Saving the Day: Superpower Players
The exhibition previewed Monday with the usual glossy gala, raising funds to support the Costume Institute and drawing from a list of boldface names that reads like the combined story list of Vogue, People, Sports Illustrated, Fortune and the Economist.
The guests were encouraged to dress like they could leap tall buildings in a single bound. But many of the women looked as though their only superhuman talent was standing on four-inch heels through the cocktail hour. For once, the preponderance of Hollywood stars -- event chairs Julia Roberts and George Clooney, Tom Cruise and Katie Holmes, Beyoncé, Clive Owen, Jennifer Lopez and Marc Anthony, and so on -- served not as a distraction from the exhibition but as an enhancement. In popular culture, A-list celebrities have become earthbound superheroes. As Armani noted, "Actors still hold the same fascination for people as they did for me when I was a kid.

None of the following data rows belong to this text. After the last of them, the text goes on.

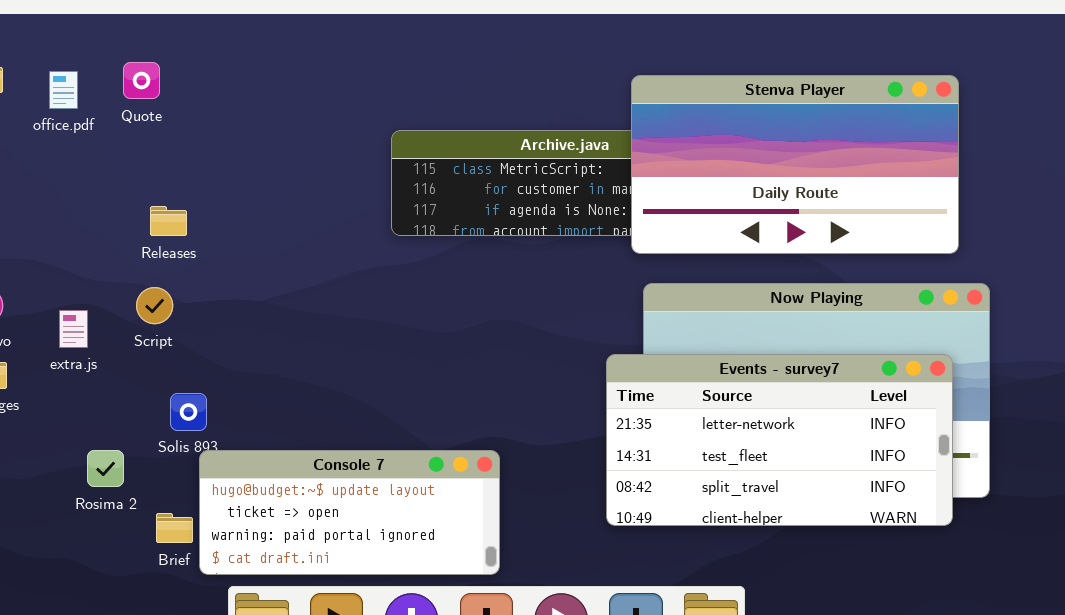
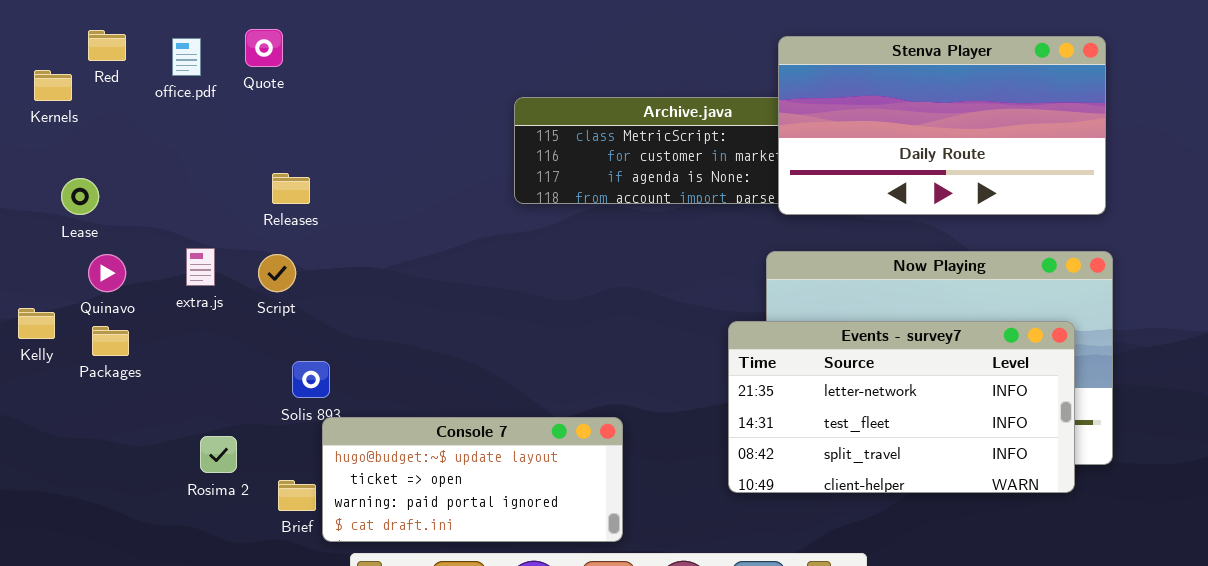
Stenva Player: [631,75,959,254] -> [778,36,1106,215], moved
extra.js: [59,310,88,348] -> [186,248,215,286], moved
Rosima 2: [87,450,124,487] -> [200,436,237,473], moved

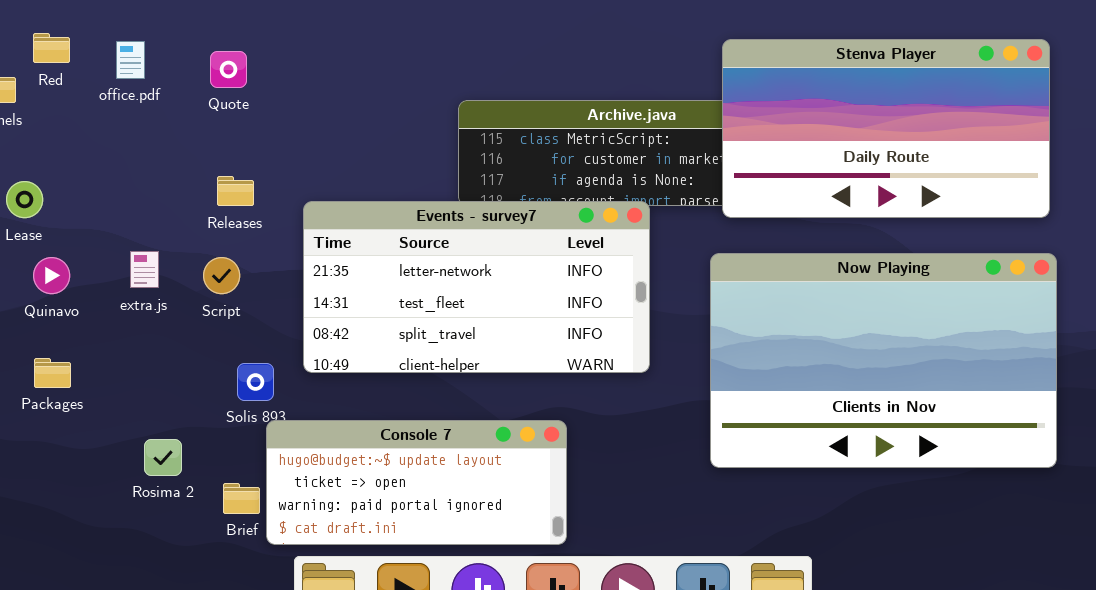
Quote: [245,29,283,67] -> [210,51,247,88], moved
Events - survey7: [728,321,1075,493] -> [303,201,650,373], moved
Packages: [92,326,129,356] -> [34,358,71,388], moved

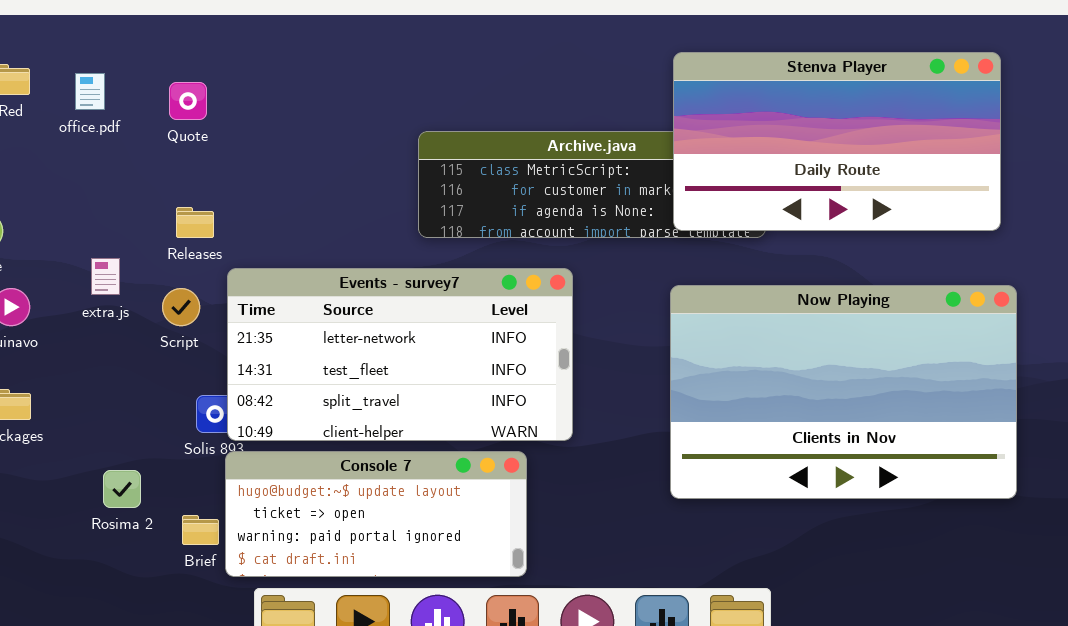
Stenva Player: [722,39,1050,218] -> [673,52,1001,231], moved
Events - survey7: [303,201,650,373] -> [227,268,573,441], moved
extra.js: [130,251,159,288] -> [91,258,120,295], moved

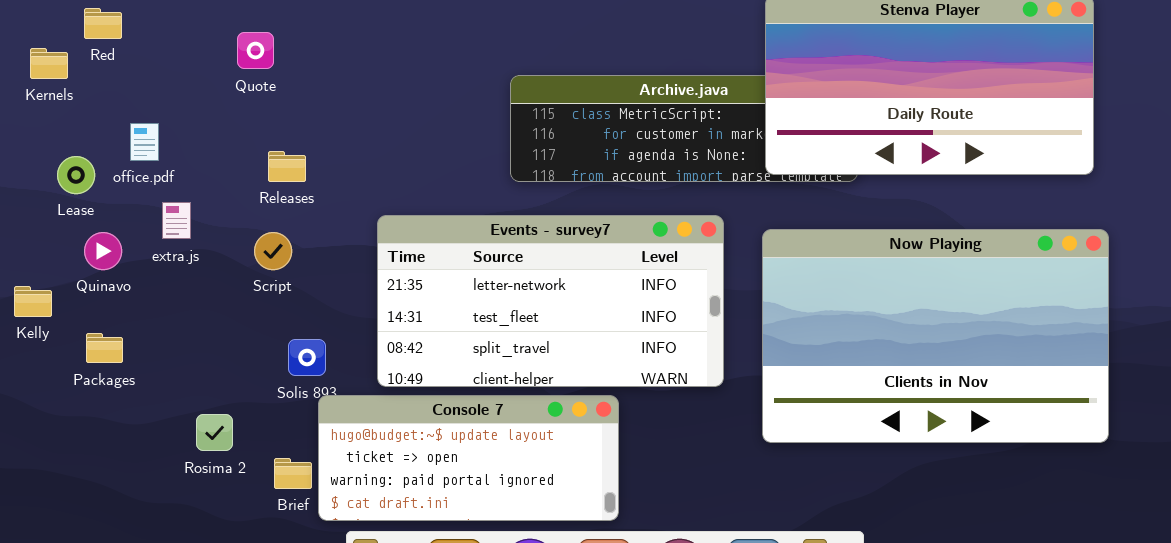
office.pdf: [75,73,105,110] -> [130,123,159,161], moved
Quote: [169,82,207,120] -> [237,32,274,69], moved
extra.js: [91,258,120,295] -> [162,202,191,239], moved
Events - survey7: [227,268,573,441] -> [377,215,724,387], moved

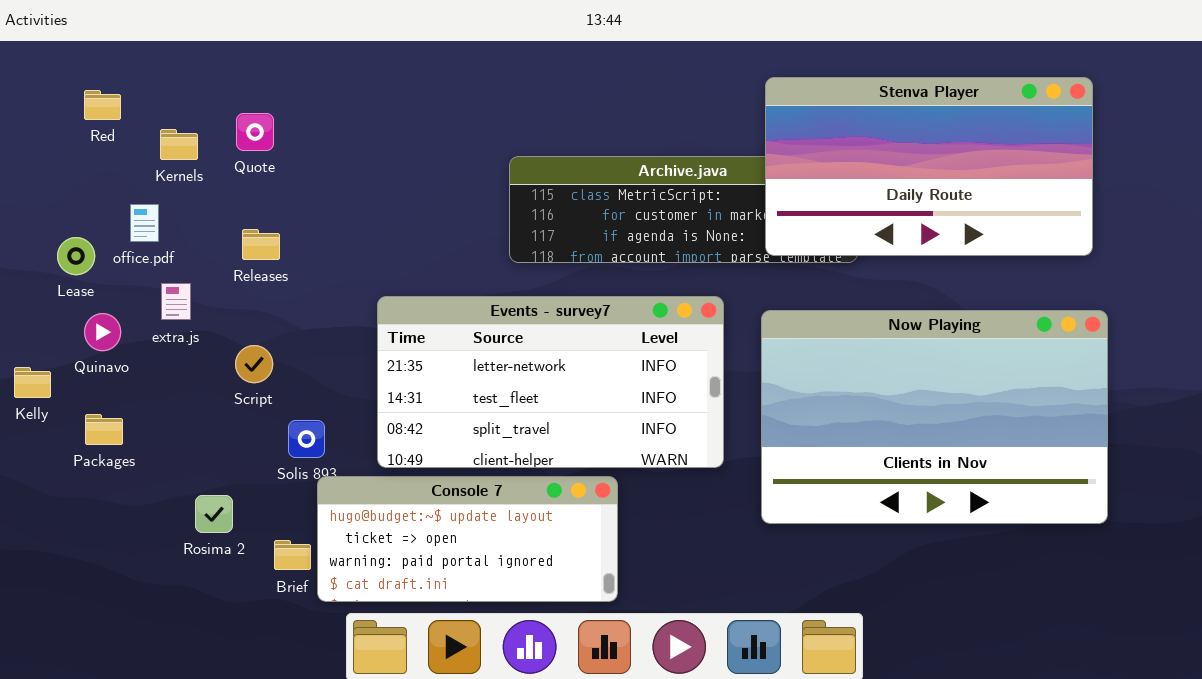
Kernels: [30,48,68,79] -> [160,129,198,160], moved
Releases: [268,151,306,182] -> [242,229,280,260], moved
Script: [254,232,292,270] -> [235,345,273,383], moved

They are larger than life and invested with a glamour that makes them very attractive and powerfully influential. . . . Our current obsession with celebrities is at one level simply a form of hero worship."
Like flawed superheroes, stars step forward to end poverty, stave off global warming, feed the hungry. Look, up in the sky -- make that the receiving line -- it's Clooney! The room buzzed about his abundance of charm. About his ability to connect. Superman may have been able to fly, but in our culture, charisma might be the ultimate superpower.